Security Hubs

Security hubs are specialized peers that participate in DSKE key generation using Shamir secret sharing. They store key shares and provide PSRD (Pre-Shared Random Data) to clients, but they never hold or reconstruct complete keys.

What Security Hubs Do

Each security hub:

• Stores key shares — fragments of secrets that are useless individually
• Provides PSRD — one-time entropy that clients need for key operations
• Authenticates clients — each client has a unique ID and credentials per hub
• Operates independently — hubs don't communicate with each other

A minimum of 2 hubs is required for key reconstruction. This means even if one hub is compromised, the attacker cannot reconstruct any secret without shares from another hub.

How Threshold Cryptography Works

When a secret is generated, DSKE uses Shamir secret sharing to split it into shares:

32-byte secret
    │
    ├─► Share 1 → Security Hub A
    │
    └─► Share 2 → Security Hub B

To recover the secret, a peer needs shares from at least shares_required (default: 2) different hubs. Each share alone reveals nothing about the original secret.

With more than 2 hubs, you get redundancy — any 2 of N hubs can reconstruct the secret, so the system tolerates hub failures.

Setting Up a Security Hub

Step 1: Mark the Peer as a Security Hub

In the management dashboard or via the REST API, set dske_security_hub: true on the peer that will serve as a security hub.

When the first security hub registers, the management server automatically creates:

• A "DSKE Security Hubs" group containing all hub peers
• A bidirectional access policy (All ↔ DSKE Security Hubs) ensuring hub reachability

This guarantees that all peers can reach the hubs regardless of other policy changes.

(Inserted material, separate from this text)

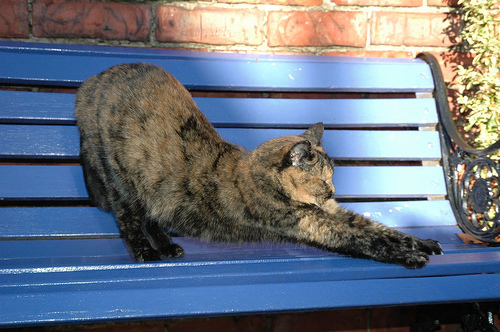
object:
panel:
[0, 41, 434, 93]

Step 2: Security Hub Provisioner

Once marked as a security hub, the peer automatically runs a provisioner that:

• Maintains a pool of 5 pre-generated PSRD files in /var/lib/qufabric/dske/psrd-out/
• Replenishes the pool every 10 seconds when files are consumed
• Each file contains 256 KiB of entropy (128 KiB per direction)
• Files are written atomically to prevent partial reads

Step 3: Distribute PSRD to Clients

PSRD files must be transferred from the security hub to each client peer. This is an out-of-band process — use any secure transfer method (SSH, encrypted file transfer, etc.):

# On the security hub, PSRD files are in:
/var/lib/qufabric/dske/psrd-out/

# Transfer to the client peer
scp /var/lib/qufabric/dske/psrd-out/client-name.json user@client:/tmp/

# On the client peer, ingest the PSRD
qufabric dske ingest-psrd /tmp/client-name.json

Security Hub Properties

Placement Recommendations

For maximum security and availability:

• Deploy at least 2 security hubs — this is the minimum for threshold reconstruction
• Separate infrastructure — place hubs on different networks, cloud providers, or physical locations
• Independent administration — ideally, different administrators manage different hubs
• Monitor PSRD levels — ensure hubs have sufficient PSRD to provision clients

Network Planning

Security hubs communicate with clients over the standard WireGuard tunnel (wg0). Ensure:

1. Hub peers are reachable from all client peers via the WireGuard network
2. The auto-created "DSKE Security Hubs" policy is not modified or deleted
3. Hub peers have stable connectivity — DSKE operations depend on hub availability

Adding Clients to a Security Hub

On the security hub, use the local distributor CLI to manage clients:

# Add a new DSKE client
sudo -u qbtld qbt-local-distributor dske-client add my-client-name --json

# List all registered clients
sudo -u qbtld qbt-local-distributor dske-client list --json

# Generate PSRD for a client
sudo -u qbtld qbt-local-distributor dske-client assign-psrd \
  --first \
  --user-bytes 524288 \
  --server-bytes 524288 \
  --user-id <dske-client-id> \
  -o /tmp/psrd-output

The generated PSRD file is a wrapped JSON containing the hub endpoint, hub ID, client ID, and base64-encoded PSRD data — everything the client needs to register with the hub.